Search code examples
huggingface-transformersgit-lfs

If I just want to use current version of files, do I still need the objects under .git/lfs?


Use an example to explain.

I use these commands to download bart-large from huggingface:

git lfs install
git clone https://huggingface.co/facebook/bart-large

The downloaded folder bart-large has size of 11 GB. The size of .git/lfs alone is 5.2 GB.
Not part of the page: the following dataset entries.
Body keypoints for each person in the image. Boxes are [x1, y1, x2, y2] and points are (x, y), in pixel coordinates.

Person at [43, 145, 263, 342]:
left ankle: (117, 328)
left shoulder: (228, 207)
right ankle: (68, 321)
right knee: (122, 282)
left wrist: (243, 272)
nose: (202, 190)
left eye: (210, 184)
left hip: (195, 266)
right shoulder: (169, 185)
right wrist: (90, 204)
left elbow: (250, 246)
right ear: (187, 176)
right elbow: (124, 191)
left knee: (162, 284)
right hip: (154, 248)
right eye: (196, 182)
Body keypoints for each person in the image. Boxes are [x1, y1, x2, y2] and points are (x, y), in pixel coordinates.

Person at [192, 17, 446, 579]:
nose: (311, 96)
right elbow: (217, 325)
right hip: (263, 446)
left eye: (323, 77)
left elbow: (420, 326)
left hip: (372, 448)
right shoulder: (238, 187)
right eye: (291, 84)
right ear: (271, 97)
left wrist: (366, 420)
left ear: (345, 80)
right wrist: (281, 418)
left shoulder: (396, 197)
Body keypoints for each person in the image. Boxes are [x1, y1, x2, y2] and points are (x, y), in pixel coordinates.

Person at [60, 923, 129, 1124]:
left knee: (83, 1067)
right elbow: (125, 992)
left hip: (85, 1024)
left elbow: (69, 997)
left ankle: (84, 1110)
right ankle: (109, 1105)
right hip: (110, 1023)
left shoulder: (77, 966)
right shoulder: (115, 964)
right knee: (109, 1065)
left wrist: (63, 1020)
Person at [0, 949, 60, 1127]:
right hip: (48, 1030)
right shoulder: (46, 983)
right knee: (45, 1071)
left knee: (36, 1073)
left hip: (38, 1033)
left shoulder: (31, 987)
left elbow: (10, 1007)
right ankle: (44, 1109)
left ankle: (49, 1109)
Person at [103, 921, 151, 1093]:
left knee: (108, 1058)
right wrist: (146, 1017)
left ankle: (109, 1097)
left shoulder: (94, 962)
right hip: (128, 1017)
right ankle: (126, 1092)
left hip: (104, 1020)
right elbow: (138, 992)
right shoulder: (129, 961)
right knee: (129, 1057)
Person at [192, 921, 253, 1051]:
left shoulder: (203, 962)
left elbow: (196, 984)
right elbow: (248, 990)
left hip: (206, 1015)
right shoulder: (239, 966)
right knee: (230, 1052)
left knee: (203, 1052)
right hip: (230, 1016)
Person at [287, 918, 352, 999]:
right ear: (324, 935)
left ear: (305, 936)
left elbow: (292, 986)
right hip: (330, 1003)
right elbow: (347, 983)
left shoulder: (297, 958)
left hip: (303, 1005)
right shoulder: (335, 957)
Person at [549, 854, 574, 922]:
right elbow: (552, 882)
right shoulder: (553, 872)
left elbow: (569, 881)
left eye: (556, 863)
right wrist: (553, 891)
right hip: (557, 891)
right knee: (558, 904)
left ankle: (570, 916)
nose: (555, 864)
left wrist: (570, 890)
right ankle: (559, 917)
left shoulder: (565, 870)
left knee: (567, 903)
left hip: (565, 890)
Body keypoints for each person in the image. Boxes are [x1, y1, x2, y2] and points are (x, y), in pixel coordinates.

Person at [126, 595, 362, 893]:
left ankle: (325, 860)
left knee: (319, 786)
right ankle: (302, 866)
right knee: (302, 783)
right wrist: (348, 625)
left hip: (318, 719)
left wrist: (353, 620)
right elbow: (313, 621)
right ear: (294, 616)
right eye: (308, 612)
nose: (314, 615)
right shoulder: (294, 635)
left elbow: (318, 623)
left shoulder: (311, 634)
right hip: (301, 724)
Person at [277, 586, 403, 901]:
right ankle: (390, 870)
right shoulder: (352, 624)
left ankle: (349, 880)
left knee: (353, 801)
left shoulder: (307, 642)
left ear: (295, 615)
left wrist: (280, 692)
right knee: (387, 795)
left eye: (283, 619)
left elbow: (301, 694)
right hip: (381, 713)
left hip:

I remove the objects under .git/lfs and still can load the models from the local bart-large folder. This makes me wonder if I just want to use the current version of models and will not modify the repo, do I still need objects under .git/lfs?


Solution

  • You should not just delete files from under .git/lfs. If you want to prune all unpushed objects, including those in the working tree, you can use git lfs prune --force to do so, which will free those objects. On some systems, you can de-duplicate the files in the working tree with git lfs dedup instead of using git lfs prune --force; whether that works depends on your operating system and file system. (It works on macOS with APFS, Windows with ReFS, and Linux with XFS and BTRFS, possibly among others.) You can try it and it will inform you whether de-duplication is possible.

    Note that git lfs prune --force does not delete unpushed objects, since they're not on the server; doing so would cause data loss, which is why you shouldn't just delete files from under .git/lfs, since that does, too.